I racked my brain to come up with a single reason why he did it. By pulling Butler in the sixth inning, he removed one of his two most-potent right-handed hitters from the lineup. And for what? Gore’s one skill is that he’s fast. But with a runner on second, Gore could not steal. With a runner on second, Gore’s run wasn’t especially important in the grand scheme of things.

But … what difference did it make? A wild pitch moved up both runners (even Butler advances on that pitch) and then Salvy Perez’s double scored both runners (even Butler scores from second on a double) and then Omar Infante’s homer would have scored anybody including me. It’s not quite right to say the move worked. It is more right to say the move didn’t matter — and a lot of moves don’t matter.

So, no, I don’t put much stock into the idea that Yost actually out-managed Bochy or that Bochy could have somehow changed the outcome by managing better.

But I will say this: Yost has learned the Dick Stanley art of zen and baseball management. In the sixth inning, Bochy was doing some full contact managing, pacing back and forth between the mound and the dugout like one of those 1950s expectant fathers, leaving his starter in one batter longer than seemed prudent, matching lefties against lefties, righties against righties, going to his homer-prone and hotheaded rookie for reasons nobody could quite fathom. Bochy was working it, hitting all the buttons, pulling all the levers, twisting all the knobs, switching all the switches.

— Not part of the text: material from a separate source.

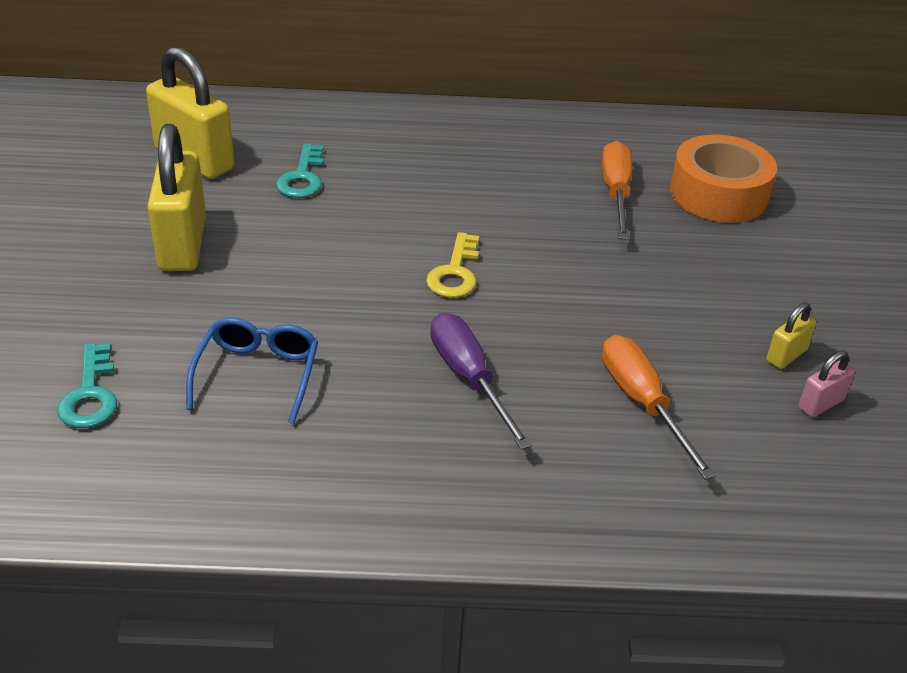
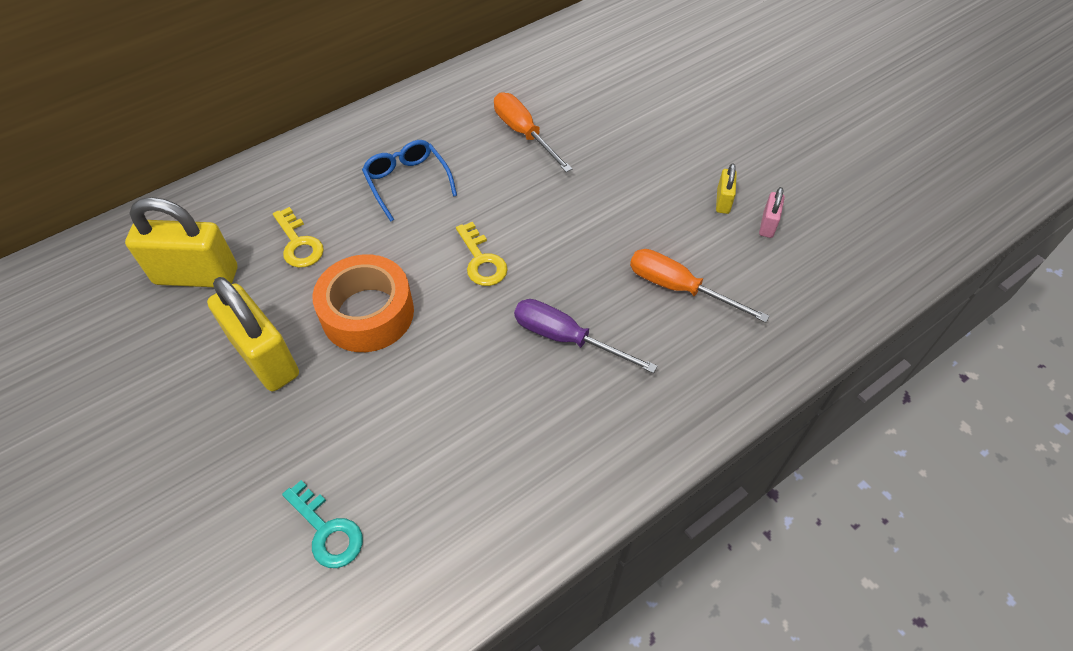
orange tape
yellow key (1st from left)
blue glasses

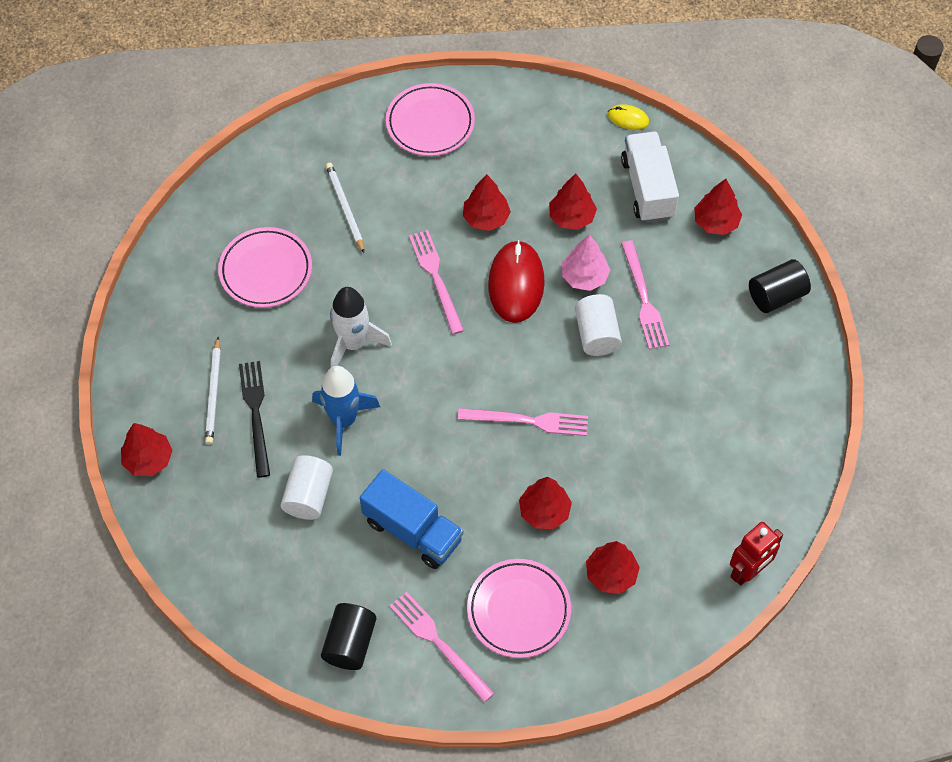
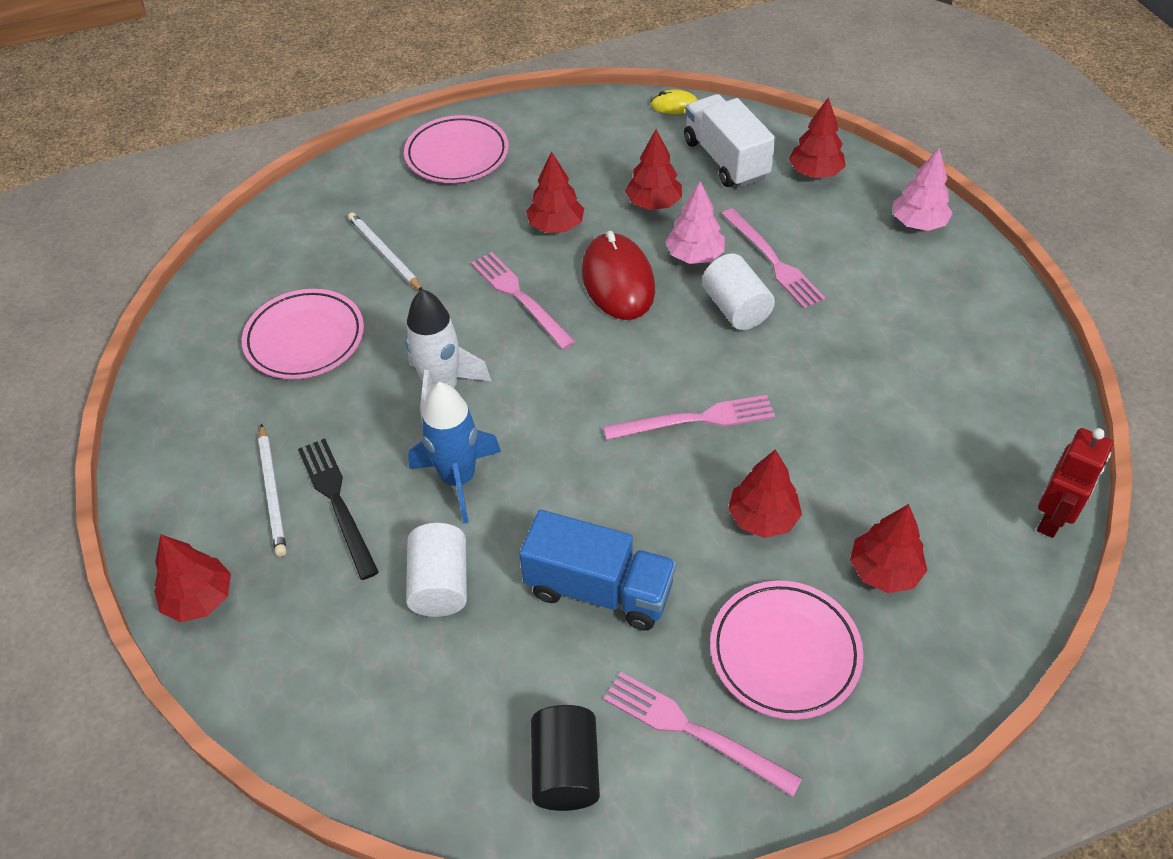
pink tree (2nd from left)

And Ned Yost said: “I’m fine.”

“After the sixth inning, my thinking’s done,” Yost said, and it drew a little bit of a laugh, but he’s exactly right. The Firm of Herrera, Davis and Holland is so good, so bleeping good, that there are no decisions to be made, no match-ups to be matched, no maneuvers to maneuver.

“Hey Ned, there’s a lefty coming up against Kelvin Herrera.”

“I’m fine.”

“Ned, this guy coming up against Wade Davis has got some power and kills righties.”

“I’m fine.”

“Um Ned, there’s a giant spaceship over the stadium, and aliens are rushing in from the Planet TaterBopper, and Greg Holland is out there alone.”

“I’m fine.”

This has been the impervious bullpen. Going into every series so far, the talk has been that the Royals might have a SLIGHTLY better bullpen than Anaheim or Baltimore or San Francisco, but those other teams have really good bullpens too. The Giants do. But the Giants like those other teams have an IKEA bullpen which requires Bochy to guess which of those screws is the right one, which wood piece is D and which one is E, what direction these things are supposed to face.

The Royals bullpen is out of the next century, You can’t use them wrong. You don’t have to read the instructions. You don’t have to install any anti-virus protection. No assembly required.

Of course, things change quickly in a short series. The Firm has been so absurdly dominant this postseason that you can’t help but think at some point they will lose a game. But that’s looking more and more like a bad bet. The Giants pathway to victory in this series seems clear: Do what you did in Game 1. Score early, get a solid performance out of your starter, maintain that lead. If they do that, Bochy will look great. If they don’t, he might not look great.

The Royals pathway to victory seems even clearer: Take a lead or tie game into seventh inning. Then Ned Yost will happily turn off his brain. Joke about it all you want. With this bullpen, he’s fine.